### Records to process

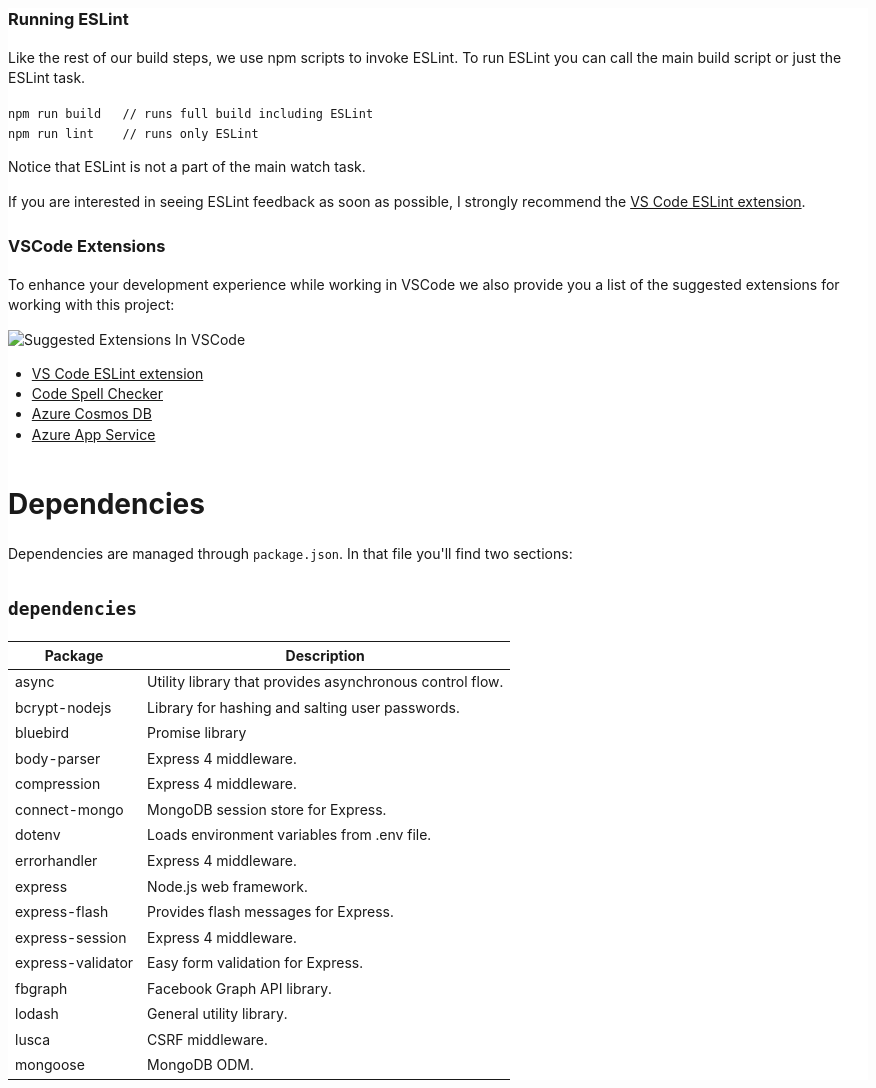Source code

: ### Running ESLint
Like the rest of our build steps, we use npm scripts to invoke ESLint.
To run ESLint you can call the main build script or just the ESLint task.
```
npm run build   // runs full build including ESLint
npm run lint    // runs only ESLint
```
Notice that ESLint is not a part of the main watch task.

If you are interested in seeing ESLint feedback as soon as possible, I strongly recommend the [VS Code ESLint extension](https://marketplace.visualstudio.com/items?itemName=dbaeumer.vscode-eslint).

### VSCode Extensions

To enhance your development experience while working in VSCode we also provide you a list of the suggested extensions for working with this project:

![Suggested Extensions In VSCode](https://user-images.githubusercontent.com/14539/34583539-6f290a30-f198-11e7-8804-30f40d418e20.png)

- [VS Code ESLint extension](https://marketplace.visualstudio.com/items?itemName=dbaeumer.vscode-eslint)
- [Code Spell Checker](https://marketplace.visualstudio.com/items?itemName=streetsidesoftware.code-spell-checker)
- [Azure Cosmos DB](https://marketplace.visualstudio.com/items?itemName=ms-azuretools.vscode-cosmosdb)
- [Azure App Service](https://marketplace.visualstudio.com/items?itemName=ms-azuretools.vscode-azureappservice)

# Dependencies
Dependencies are managed through `package.json`.
In that file you'll find two sections:

## `dependencies`

| Package                         | Description                                                           |
| ------------------------------- | --------------------------------------------------------------------- |
| async                           | Utility library that provides asynchronous control flow.               |
| bcrypt-nodejs                   | Library for hashing and salting user passwords.                       |
| bluebird                        | Promise library                                                       |
| body-parser                     | Express 4 middleware.                                                 |
| compression                     | Express 4 middleware.                                                 |
| connect-mongo                   | MongoDB session store for Express.                                    |
| dotenv                          | Loads environment variables from .env file.                            |
| errorhandler                    | Express 4 middleware.                                                 |
| express                         | Node.js web framework.                                                |
| express-flash                    | Provides flash messages for Express.                                   |
| express-session                 | Express 4 middleware.                                                 |
| express-validator               | Easy form validation for Express.                                     |
| fbgraph                         | Facebook Graph API library.                                           |
| lodash                          | General utility library.                                              |
| lusca                           | CSRF middleware.                                                      |
| mongoose                        | MongoDB ODM.                                                          |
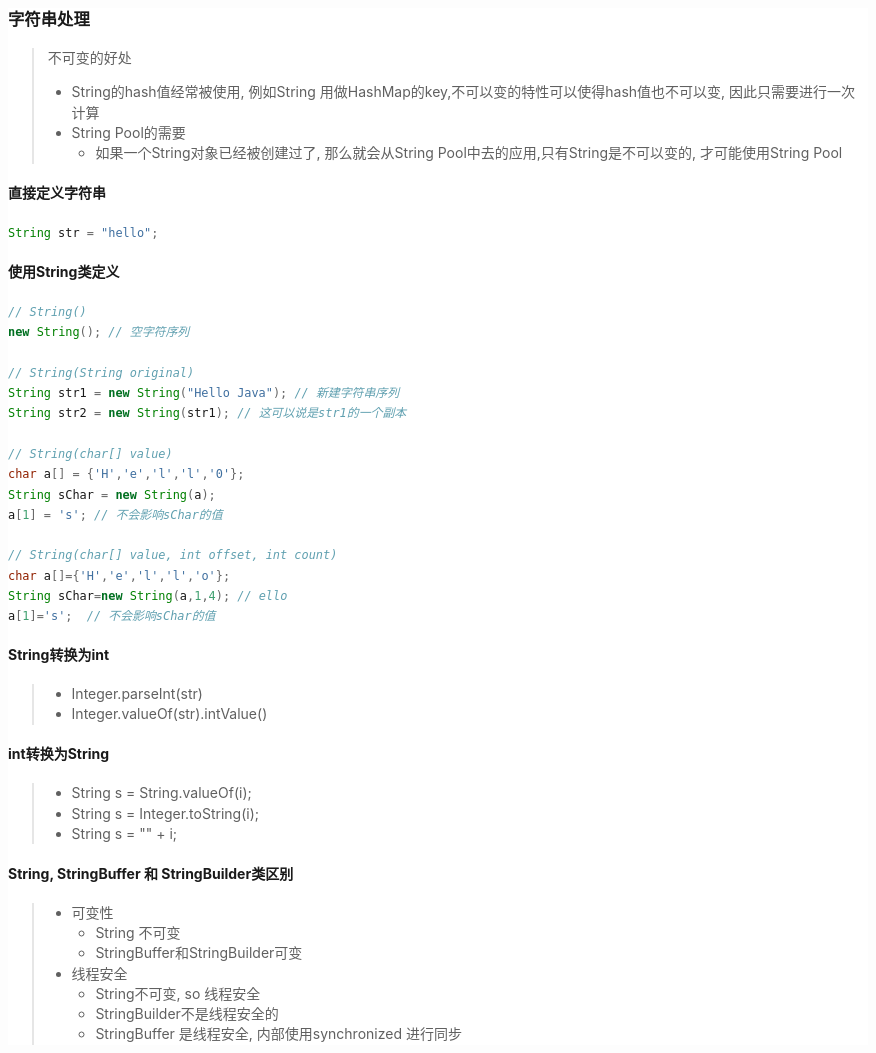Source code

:### 字符串处理

> 不可变的好处
>
> - String的hash值经常被使用, 例如String 用做HashMap的key,不可以变的特性可以使得hash值也不可以变, 因此只需要进行一次计算
> - String Pool的需要
>   - 如果一个String对象已经被创建过了, 那么就会从String Pool中去的应用,只有String是不可以变的, 才可能使用String Pool



#### 直接定义字符串

```java
String str = "hello";
```

#### 使用String类定义

```java
// String()
new String(); // 空字符序列

// String(String original)
String str1 = new String("Hello Java"); // 新建字符串序列
String str2 = new String(str1); // 这可以说是str1的一个副本

// String(char[] value)
char a[] = {'H','e','l','l','0'};
String sChar = new String(a);
a[1] = 's'; // 不会影响sChar的值

// String(char[] value, int offset, int count)
char a[]={'H','e','l','l','o'};
String sChar=new String(a,1,4); // ello
a[1]='s';  // 不会影响sChar的值
```



#### String转换为int

> - Integer.parseInt(str)
> - Integer.valueOf(str).intValue()



#### int转换为String

> - String s = String.valueOf(i);
> - String s = Integer.toString(i);
> - String s = "" + i;



#### String, StringBuffer 和 StringBuilder类区别

> - 可变性
>   - String 不可变
>   - StringBuffer和StringBuilder可变
> - 线程安全
>   - String不可变, so 线程安全
>   - StringBuilder不是线程安全的
>   - StringBuffer 是线程安全, 内部使用synchronized 进行同步
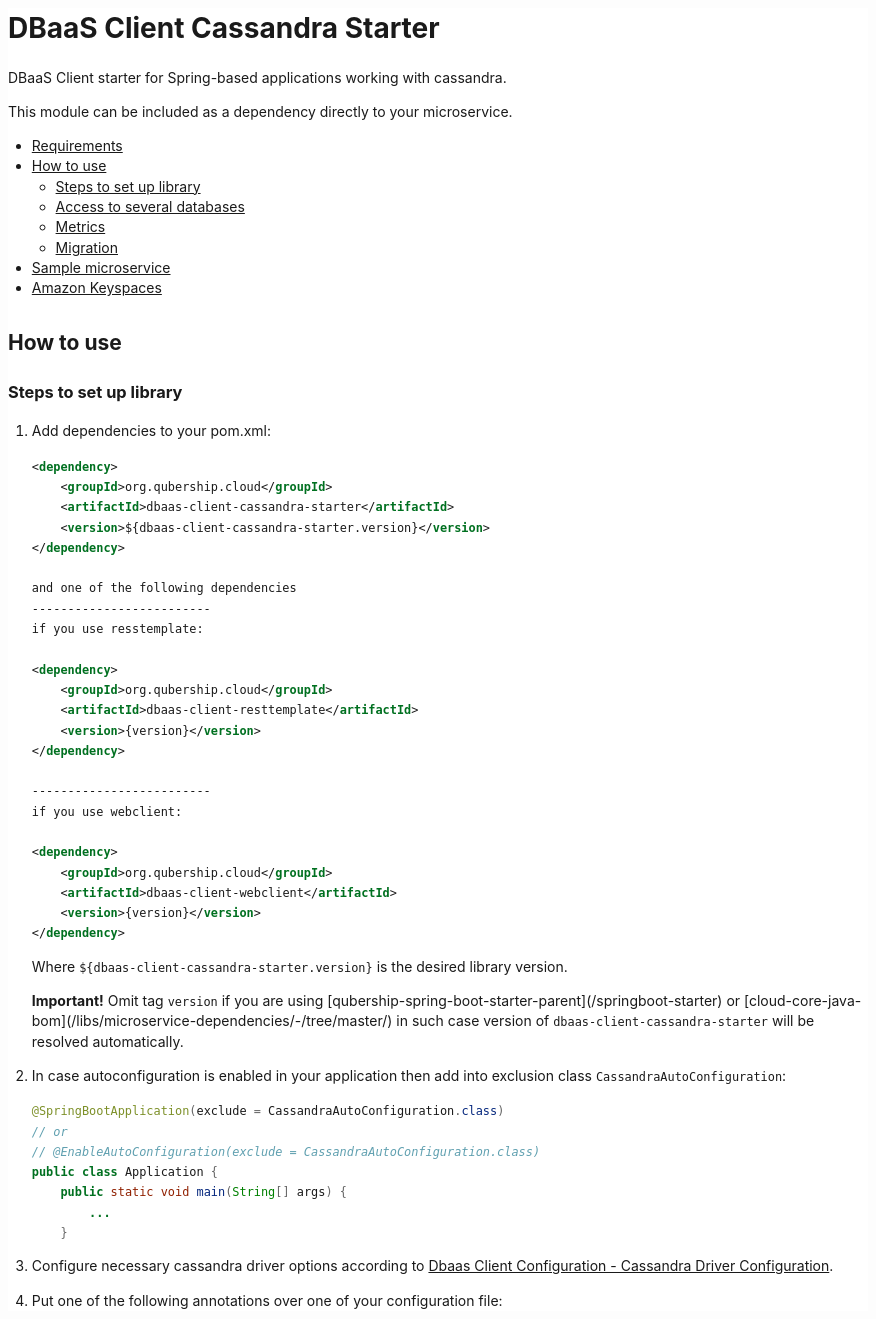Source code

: # DBaaS Client Cassandra Starter

DBaaS Client starter for Spring-based applications working with cassandra. 

This module can be included as a dependency directly to your microservice. 

- [Requirements](#requirements)
- [How to use](#how-to-use)
  * [Steps to set up library](#steps-to-set-up-library)
  * [Access to several databases](#access-to-several-databases)
  * [Metrics](#metrics)
  * [Migration](#migration)
- [Sample microservice](#sample-microservice)
- [Amazon Keyspaces](#amazon-keyspaces)

## How to use
### Steps to set up library
1. Add dependencies to your pom.xml: 
    ```xml
    <dependency>
        <groupId>org.qubership.cloud</groupId>
        <artifactId>dbaas-client-cassandra-starter</artifactId>
        <version>${dbaas-client-cassandra-starter.version}</version>
    </dependency>
   
   and one of the following dependencies
   -------------------------
   if you use resstemplate:
   
    <dependency>
        <groupId>org.qubership.cloud</groupId>
        <artifactId>dbaas-client-resttemplate</artifactId>
        <version>{version}</version>
    </dependency>
   
   -------------------------
   if you use webclient:
   
    <dependency>
        <groupId>org.qubership.cloud</groupId>
        <artifactId>dbaas-client-webclient</artifactId>
        <version>{version}</version>
    </dependency>
    ```
    Where `${dbaas-client-cassandra-starter.version}` is the desired library version. 
    
    **Important!** Omit tag `version` if you are using [qubership-spring-boot-starter-parent](<github link todo>/springboot-starter) or [cloud-core-java-bom](<github link todo>/libs/microservice-dependencies/-/tree/master/) 
    in such case version of `dbaas-client-cassandra-starter` will be resolved automatically.
2. In case autoconfiguration is enabled in your application then add into exclusion class `CassandraAutoConfiguration`: 
    ```java
    @SpringBootApplication(exclude = CassandraAutoConfiguration.class)
    // or 
    // @EnableAutoConfiguration(exclude = CassandraAutoConfiguration.class)
    public class Application {
        public static void main(String[] args) {
            ...
        }
    ``` 
3. Configure necessary cassandra driver options according to [Dbaas Client Configuration - Cassandra Driver Configuration](https://qubership.org/display/CLOUDCORE/Dbaas+Client+Configuration).  
4. Put one of the following annotations over one of your configuration file: 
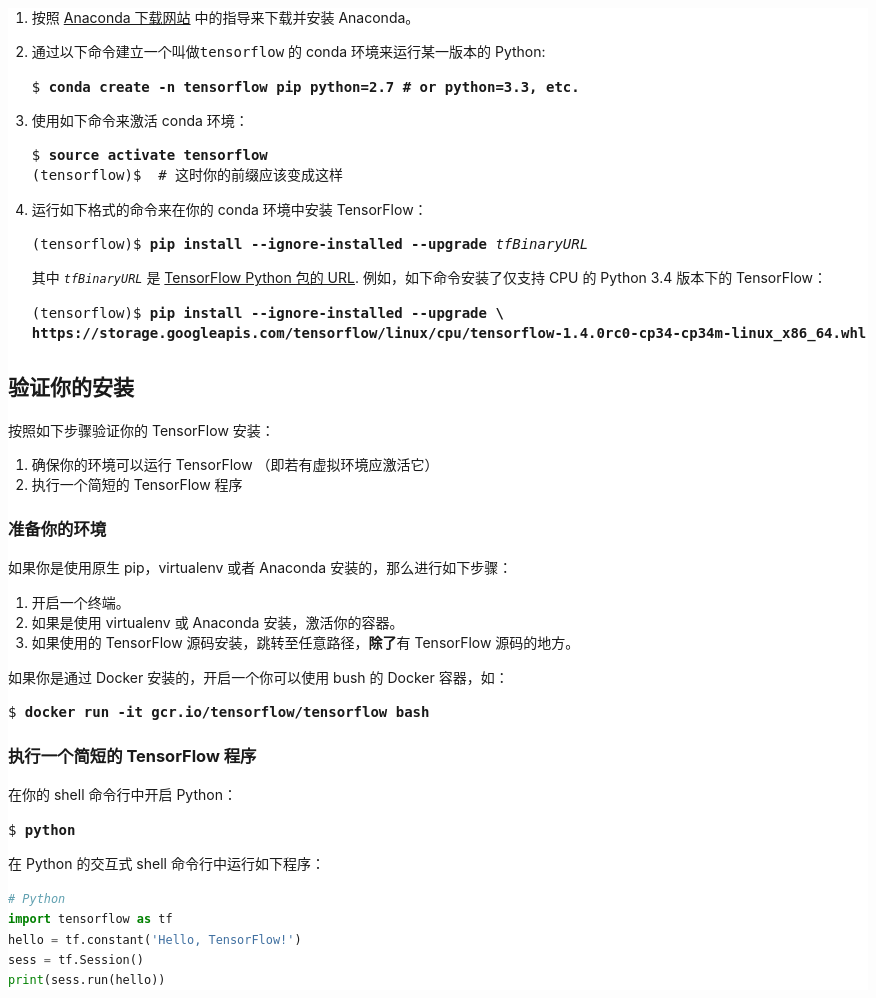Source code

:   1. 按照
     [Anaconda 下载网站](https://www.continuum.io/downloads)
     中的指导来下载并安装 Anaconda。
 
  2. 通过以下命令建立一个叫做<tt>tensorflow</tt> 的 conda 环境来运行某一版本的 Python:

     <pre>$ <b>conda create -n tensorflow pip python=2.7 # or python=3.3, etc.</b></pre>

  3. 使用如下命令来激活 conda 环境：

     <pre>$ <b>source activate tensorflow</b>
     (tensorflow)$  # 这时你的前缀应该变成这样 </pre>

  4. 运行如下格式的命令来在你的 conda 环境中安装 TensorFlow：

     <pre>(tensorflow)$ <b>pip install --ignore-installed --upgrade</b> <i>tfBinaryURL</i></pre>

     其中 <code><em>tfBinaryURL</em></code> 是
     [TensorFlow Python 包的 URL](#the_url_of_the_tensorflow_python_package).
    例如，如下命令安装了仅支持 CPU 的 Python 3.4 版本下的 TensorFlow：

     <pre>
     (tensorflow)$ <b>pip install --ignore-installed --upgrade \
     https://storage.googleapis.com/tensorflow/linux/cpu/tensorflow-1.4.0rc0-cp34-cp34m-linux_x86_64.whl</b></pre>


<a name="ValidateYourInstallation"></a>
## 验证你的安装
按照如下步骤验证你的 TensorFlow 安装：
  1. 确保你的环境可以运行 TensorFlow （即若有虚拟环境应激活它）
  2. 执行一个简短的 TensorFlow 程序


### 准备你的环境
如果你是使用原生 pip，virtualenv 或者 Anaconda 安装的，那么进行如下步骤：

  1. 开启一个终端。
  2. 如果是使用 virtualenv 或 Anaconda 安装，激活你的容器。 
  3. 如果使用的 TensorFlow 源码安装，跳转至任意路径，**除了**有 TensorFlow 源码的地方。

如果你是通过 Docker 安装的，开启一个你可以使用 bush 的 Docker 容器，如：

<pre>
$ <b>docker run -it gcr.io/tensorflow/tensorflow bash</b>
</pre>


### 执行一个简短的 TensorFlow 程序

在你的 shell 命令行中开启 Python：

<pre>$ <b>python</b></pre>

在 Python 的交互式 shell 命令行中运行如下程序：

``` python
# Python
import tensorflow as tf
hello = tf.constant('Hello, TensorFlow!')
sess = tf.Session()
print(sess.run(hello))
```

### Task goal
Please output the listing above exactly from its first line through the line with "Notice that ESLint", both included, and nothing beyond that line. Omit pictures.

### Answer area
Source code

: ### Running ESLint
Like the rest of our build steps, we use npm scripts to invoke ESLint.
To run ESLint you can call the main build script or just the ESLint task.
```
npm run build   // runs full build including ESLint
npm run lint    // runs only ESLint
```
Notice that ESLint is not a part of the main watch task.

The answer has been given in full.